I spoke with my wife, a professional psychologist, about this thread and about my comments above. Her response was that the notion of "Women are better at multi-tasking" is simply an urban myth, supposedly supported by not-very accurate pseudo-scientific commentaries about differences between male & female brain structure, but in fact there is little or no genuine scientific evidence of significant gender-based as compared to individual differences in abilities to switch rapidly & effectively between different tasks, or what is informally called "multi-tasking". Oops, my mistake.

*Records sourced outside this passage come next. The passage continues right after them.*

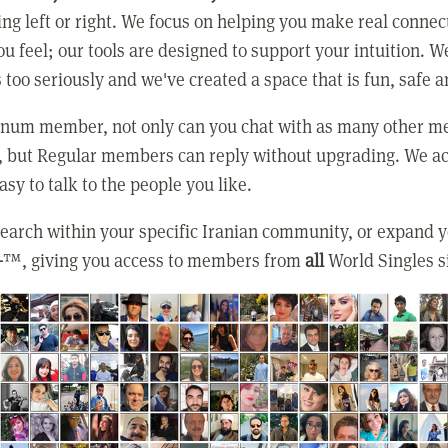
ing left or right. We focus on helping you make real conne
u feel; our tools are designed to support your intuition. W
 too seriously and we've created a space that is fun, safe 
tinum member, not only can you chat with as many other 
, but Regular members can reply without upgrading. We ac
asy to talk to the people you like.
earch within your specific Iranian community, or expand 
+
™, giving you access to members from
all
World Singles s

So, if there are genuine differences in quality (and therefore productivity & profitability) between companies with male vs female CEO's (as Karen Rubin's work seems to suggest), then the reason is not due to multi-tasking abilities, and so we must look elsewhere for the cause. My wife's professional viewpoint is that there are potentially two main contributing factors, as follows:
1) Women ARE better than men at networking and at group communication, and this is likely to be far more significant in a corporate leadership context than my naieve notions about multi-tasking. My wife believes that differences between men & women in their group communication skills & styles is likely to have a significant impact on organizational dynamics, and in particular on the potential level of satisfaction of employees within organizations, and this may well be reflected in employee attrition rates as a potential (inverse) predictor of productivity and therefore profitability.
2) There have been significant changes over the years in the way that girls have been brought up as compared to boys. Specifically, back in the 1950's (corresponding to the older generation of current CEOs), boys were generally taught that potentially they could do anything, whereas girls had far more limited career opportunities. As this situation has improved over time, we see larger numbers of women in senior positions now, but generally there is not only an age difference, but also a generational outlook difference between "typical" male & female CEOs.
Based on these suggestions & comments, it is likely that in addition to just CEO gender, it would be worthwhile to look further at two other pieces of corporate data that should be easily available, namely:
1) Employee satisfaction (or lack of), as measured by employee attrition rate (which might or might not be related to CEO gender), and
2) Year of birth of the CEO, as indicative of generational changes in outlook.
By considering employee attrition rates and CEO's year of birth, it may be possible to reduce bias effects and thereby significantly strengthen the findings of this study, as well as uncovering other hidden factors in addition to just the gender of the CEO.